### Task
Copy all data exactly. Skip pictures.

### Extracted entries

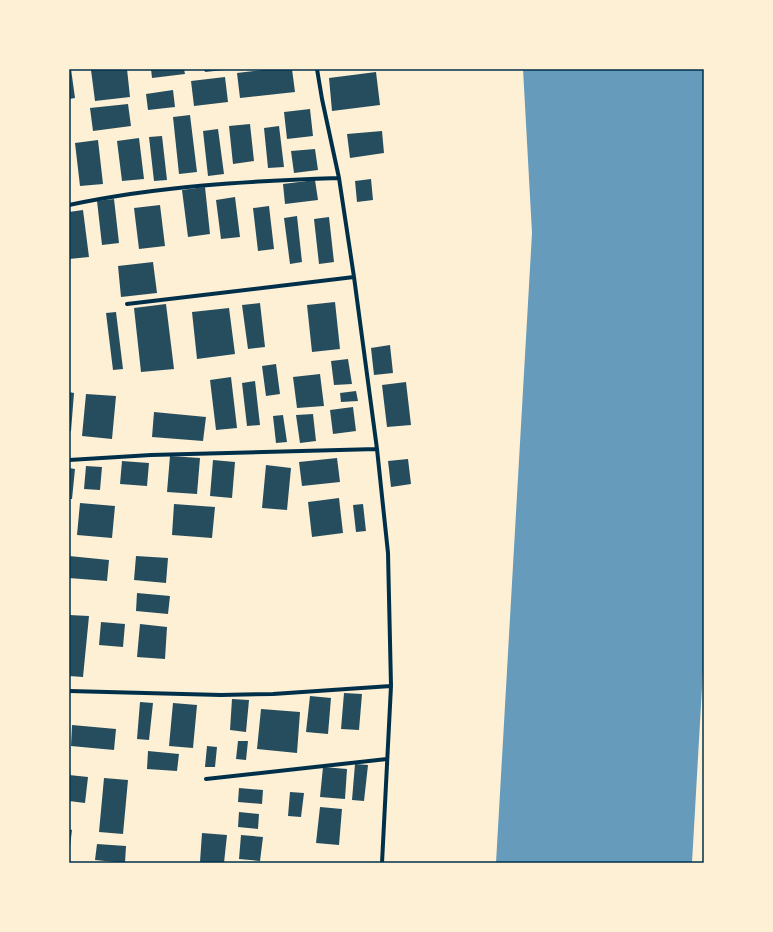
<svg xmlns="http://www.w3.org/2000/svg" width="773" height="932" viewBox="0 0 773 932" font-family="'Roboto Condensed',sans-serif">
  <style>
    .water { fill: #669bbc }
    .building { fill: #264d5e }
    .lines { fill: none; stroke-linecap: round; stroke-linejoin: round }
    .minor { stroke: #003049; stroke-width: 4 }
    .neatline { fill: none; stroke: #003049; stroke-width: 1.5 }
  </style>
  <rect width="100%" height="100%" fill="#fdf0d5"/>
  <!-- water -->
  <path class="water" d="M 523,69 L 704,69 L 704,652 L 692,863 L 496,863 L 532,233 Z"/>
  <!-- building -->
  <path class="building" d="M 69,69 L 71,69 L 75,98 L 69,99 Z
    M 127,69 L 130,97 L 95,101 L 91,70 Z
    M 151,69 L 184,69 L 185,74 L 152,78 Z
    M 204,69 L 224,69 L 224,70 L 205,72 Z
    M 272,69 L 292,69 L 295,92 L 240,98 L 237,73 Z
    M 376,72 L 380,105 L 332,111 L 329,78 Z
    M 225,77 L 228,102 L 194,106 L 191,81 Z
    M 173,90 L 175,107 L 148,110 L 146,94 Z
    M 128,104 L 131,126 L 93,131 L 90,108 Z
    M 310,109 L 313,136 L 287,139 L 284,112 Z
    M 190,115 L 197,172 L 179,174 L 173,117 Z
    M 250,124 L 254,161 L 233,164 L 229,126 Z
    M 279,126 L 284,167 L 268,168 L 264,128 Z
    M 218,129 L 224,174 L 208,176 L 203,131 Z
    M 382,131 L 384,153 L 350,158 L 347,134 Z
    M 162,136 L 167,180 L 154,181 L 149,137 Z
    M 139,138 L 144,179 L 122,181 L 117,141 Z
    M 98,140 L 103,184 L 80,186 L 75,143 Z
    M 315,149 L 318,170 L 294,173 L 291,151 Z
    M 371,179 L 373,200 L 357,202 L 355,181 Z
    M 315,180 L 318,200 L 285,204 L 283,184 Z
    M 205,187 L 210,234 L 188,237 L 182,190 Z
    M 235,197 L 240,237 L 221,239 L 216,200 Z
    M 114,199 L 119,243 L 102,245 L 97,201 Z
    M 160,205 L 165,246 L 139,249 L 134,208 Z
    M 269,206 L 274,249 L 258,251 L 253,208 Z
    M 83,210 L 89,257 L 69,259 L 69,212 Z
    M 297,216 L 302,262 L 290,264 L 284,218 Z
    M 329,217 L 334,262 L 319,264 L 314,219 Z
    M 153,262 L 157,293 L 121,297 L 118,266 Z
    M 335,302 L 340,349 L 312,352 L 307,305 Z
    M 260,303 L 265,347 L 248,349 L 242,305 Z
    M 166,304 L 174,369 L 141,372 L 134,308 Z
    M 229,308 L 235,354 L 197,359 L 192,312 Z
    M 116,312 L 123,369 L 113,370 L 106,313 Z
    M 390,345 L 393,373 L 374,375 L 371,348 Z
    M 348,359 L 352,384 L 334,385 L 331,361 Z
    M 276,364 L 280,394 L 266,396 L 262,366 Z
    M 320,374 L 324,406 L 297,408 L 293,377 Z
    M 231,377 L 237,428 L 216,430 L 210,380 Z
    M 255,381 L 260,425 L 247,426 L 242,383 Z
    M 406,382 L 411,425 L 387,427 L 382,385 Z
    M 356,391 L 358,401 L 341,402 L 340,393 Z
    M 69,392 L 74,393 L 71,431 L 69,431 Z
    M 86,394 L 116,396 L 112,439 L 82,436 Z
    M 353,407 L 356,431 L 333,434 L 330,410 Z
    M 154,412 L 206,417 L 203,441 L 152,437 Z
    M 313,414 L 316,441 L 300,443 L 296,415 Z
    M 283,415 L 287,442 L 276,443 L 273,416 Z
    M 170,456 L 200,458 L 197,494 L 167,492 Z
    M 337,458 L 340,482 L 302,486 L 299,462 Z
    M 408,459 L 411,484 L 391,487 L 388,461 Z
    M 213,460 L 235,462 L 232,498 L 210,496 Z
    M 122,461 L 149,463 L 147,486 L 120,484 Z
    M 266,465 L 291,468 L 287,510 L 262,508 Z
    M 86,466 L 102,467 L 100,490 L 84,489 Z
    M 69,468 L 75,469 L 72,499 L 69,499 Z
    M 339,498 L 343,533 L 312,537 L 308,502 Z
    M 80,503 L 115,506 L 112,538 L 77,535 Z
    M 174,504 L 215,507 L 212,538 L 172,535 Z
    M 363,504 L 366,531 L 356,532 L 353,505 Z
    M 69,556 L 109,560 L 107,581 L 69,578 Z
    M 136,556 L 168,558 L 166,583 L 134,580 Z
    M 137,593 L 170,596 L 168,614 L 136,611 Z
    M 69,615 L 89,616 L 83,677 L 69,676 Z
    M 101,622 L 125,624 L 123,647 L 99,645 Z
    M 140,624 L 167,627 L 165,659 L 137,657 Z
    M 344,693 L 362,694 L 359,730 L 341,729 Z
    M 310,696 L 331,698 L 328,734 L 306,732 Z
    M 232,699 L 249,700 L 246,732 L 230,730 Z
    M 140,702 L 153,703 L 149,740 L 137,739 Z
    M 173,703 L 197,705 L 193,748 L 169,746 Z
    M 261,709 L 300,712 L 297,753 L 257,749 Z
    M 72,725 L 116,729 L 114,750 L 71,746 Z
    M 238,741 L 248,741 L 246,760 L 236,759 Z
    M 207,746 L 217,747 L 215,767 L 205,767 Z
    M 148,751 L 179,754 L 177,771 L 147,769 Z
    M 355,764 L 368,765 L 364,801 L 352,800 Z
    M 323,767 L 347,769 L 345,799 L 320,797 Z
    M 69,775 L 88,777 L 85,803 L 69,801 Z
    M 104,778 L 128,780 L 123,834 L 99,832 Z
    M 239,788 L 263,790 L 262,804 L 238,802 Z
    M 290,792 L 304,793 L 301,817 L 288,816 Z
    M 320,807 L 342,809 L 339,845 L 316,843 Z
    M 239,812 L 259,814 L 258,829 L 238,827 Z
    M 69,829 L 72,830 L 70,846 L 69,846 Z
    M 202,833 L 227,835 L 224,863 L 200,862 Z
    M 241,835 L 263,837 L 260,861 L 239,859 Z
    M 97,844 L 126,846 L 125,863 L 95,860 Z"/>
  <g class="lines">
    <!-- minor -->
    <path class="minor" d="M 317,69 L 322,99 L 339,178 L 354,277 L 377,449 L 388,553 L 391,686 L 382,863
      M 69,205 C 158,186 248,181 339,178
      M 127,304 L 354,277
      M 69,460 L 151,455 L 377,449
      M 69,691 L 221,695 L 273,694 L 391,686
      M 206,779 L 387,759"/>
  </g>
  <!-- border -->
  <rect width="773" height="932" fill="none" stroke="#fdf0d5" stroke-width="140"/>
  <rect x="70" y="70" width="633" height="792" class="neatline"/>
</svg>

### Solution for this task
<svg xmlns="http://www.w3.org/2000/svg" width="773" height="932" viewBox="0 0 773 932" font-family="'Roboto Condensed',sans-serif">
  <style>
    .water { fill: #669bbc }
    .building { fill: #264d5e }
    .lines { fill: none; stroke-linecap: round; stroke-linejoin: round }
    .minor { stroke: #003049; stroke-width: 4 }
    .neatline { fill: none; stroke: #003049; stroke-width: 1.5 }
  </style>
  <rect width="100%" height="100%" fill="#fdf0d5"/>
  <!-- water -->
  <path class="water" d="M 523,69 L 704,69 L 704,652 L 692,863 L 496,863 L 532,233 Z"/>
  <!-- building -->
  <path class="building" d="M 69,69 L 71,69 L 75,98 L 69,99 Z
    M 127,69 L 130,97 L 95,101 L 91,70 Z
    M 151,69 L 184,69 L 185,74 L 152,78 Z
    M 204,69 L 224,69 L 224,70 L 205,72 Z
    M 272,69 L 292,69 L 295,92 L 240,98 L 237,73 Z
    M 376,72 L 380,105 L 332,111 L 329,78 Z
    M 225,77 L 228,102 L 194,106 L 191,81 Z
    M 173,90 L 175,107 L 148,110 L 146,94 Z
    M 128,104 L 131,126 L 93,131 L 90,108 Z
    M 310,109 L 313,136 L 287,139 L 284,112 Z
    M 190,115 L 197,172 L 179,174 L 173,117 Z
    M 250,124 L 254,161 L 233,164 L 229,126 Z
    M 279,126 L 284,167 L 268,168 L 264,128 Z
    M 218,129 L 224,174 L 208,176 L 203,131 Z
    M 382,131 L 384,153 L 350,158 L 347,134 Z
    M 162,136 L 167,180 L 154,181 L 149,137 Z
    M 139,138 L 144,179 L 122,181 L 117,141 Z
    M 98,140 L 103,184 L 80,186 L 75,143 Z
    M 315,149 L 318,170 L 294,173 L 291,151 Z
    M 371,179 L 373,200 L 357,202 L 355,181 Z
    M 315,180 L 318,200 L 285,204 L 283,184 Z
    M 205,187 L 210,234 L 188,237 L 182,190 Z
    M 235,197 L 240,237 L 221,239 L 216,200 Z
    M 114,199 L 119,243 L 102,245 L 97,201 Z
    M 160,205 L 165,246 L 139,249 L 134,208 Z
    M 269,206 L 274,249 L 258,251 L 253,208 Z
    M 83,210 L 89,257 L 69,259 L 69,212 Z
    M 297,216 L 302,262 L 290,264 L 284,218 Z
    M 329,217 L 334,262 L 319,264 L 314,219 Z
    M 153,262 L 157,293 L 121,297 L 118,266 Z
    M 335,302 L 340,349 L 312,352 L 307,305 Z
    M 260,303 L 265,347 L 248,349 L 242,305 Z
    M 166,304 L 174,369 L 141,372 L 134,308 Z
    M 229,308 L 235,354 L 197,359 L 192,312 Z
    M 116,312 L 123,369 L 113,370 L 106,313 Z
    M 390,345 L 393,373 L 374,375 L 371,348 Z
    M 348,359 L 352,384 L 334,385 L 331,361 Z
    M 276,364 L 280,394 L 266,396 L 262,366 Z
    M 320,374 L 324,406 L 297,408 L 293,377 Z
    M 231,377 L 237,428 L 216,430 L 210,380 Z
    M 255,381 L 260,425 L 247,426 L 242,383 Z
    M 406,382 L 411,425 L 387,427 L 382,385 Z
    M 356,391 L 358,401 L 341,402 L 340,393 Z
    M 69,392 L 74,393 L 71,431 L 69,431 Z
    M 86,394 L 116,396 L 112,439 L 82,436 Z
    M 353,407 L 356,431 L 333,434 L 330,410 Z
    M 154,412 L 206,417 L 203,441 L 152,437 Z
    M 313,414 L 316,441 L 300,443 L 296,415 Z
    M 283,415 L 287,442 L 276,443 L 273,416 Z
    M 170,456 L 200,458 L 197,494 L 167,492 Z
    M 337,458 L 340,482 L 302,486 L 299,462 Z
    M 408,459 L 411,484 L 391,487 L 388,461 Z
    M 213,460 L 235,462 L 232,498 L 210,496 Z
    M 122,461 L 149,463 L 147,486 L 120,484 Z
    M 266,465 L 291,468 L 287,510 L 262,508 Z
    M 86,466 L 102,467 L 100,490 L 84,489 Z
    M 69,468 L 75,469 L 72,499 L 69,499 Z
    M 339,498 L 343,533 L 312,537 L 308,502 Z
    M 80,503 L 115,506 L 112,538 L 77,535 Z
    M 174,504 L 215,507 L 212,538 L 172,535 Z
    M 363,504 L 366,531 L 356,532 L 353,505 Z
    M 69,556 L 109,560 L 107,581 L 69,578 Z
    M 136,556 L 168,558 L 166,583 L 134,580 Z
    M 137,593 L 170,596 L 168,614 L 136,611 Z
    M 69,615 L 89,616 L 83,677 L 69,676 Z
    M 101,622 L 125,624 L 123,647 L 99,645 Z
    M 140,624 L 167,627 L 165,659 L 137,657 Z
    M 344,693 L 362,694 L 359,730 L 341,729 Z
    M 310,696 L 331,698 L 328,734 L 306,732 Z
    M 232,699 L 249,700 L 246,732 L 230,730 Z
    M 140,702 L 153,703 L 149,740 L 137,739 Z
    M 173,703 L 197,705 L 193,748 L 169,746 Z
    M 261,709 L 300,712 L 297,753 L 257,749 Z
    M 72,725 L 116,729 L 114,750 L 71,746 Z
    M 238,741 L 248,741 L 246,760 L 236,759 Z
    M 207,746 L 217,747 L 215,767 L 205,767 Z
    M 148,751 L 179,754 L 177,771 L 147,769 Z
    M 355,764 L 368,765 L 364,801 L 352,800 Z
    M 323,767 L 347,769 L 345,799 L 320,797 Z
    M 69,775 L 88,777 L 85,803 L 69,801 Z
    M 104,778 L 128,780 L 123,834 L 99,832 Z
    M 239,788 L 263,790 L 262,804 L 238,802 Z
    M 290,792 L 304,793 L 301,817 L 288,816 Z
    M 320,807 L 342,809 L 339,845 L 316,843 Z
    M 239,812 L 259,814 L 258,829 L 238,827 Z
    M 69,829 L 72,830 L 70,846 L 69,846 Z
    M 202,833 L 227,835 L 224,863 L 200,862 Z
    M 241,835 L 263,837 L 260,861 L 239,859 Z
    M 97,844 L 126,846 L 125,863 L 95,860 Z"/>
  <g class="lines">
    <!-- minor -->
    <path class="minor" d="M 317,69 L 322,99 L 339,178 L 354,277 L 377,449 L 388,553 L 391,686 L 382,863
      M 69,205 C 158,186 248,181 339,178
      M 127,304 L 354,277
      M 69,460 L 151,455 L 377,449
      M 69,691 L 221,695 L 273,694 L 391,686
      M 206,779 L 387,759"/>
  </g>
  <!-- border -->
  <rect width="773" height="932" fill="none" stroke="#fdf0d5" stroke-width="140"/>
  <rect x="70" y="70" width="633" height="792" class="neatline"/>
</svg>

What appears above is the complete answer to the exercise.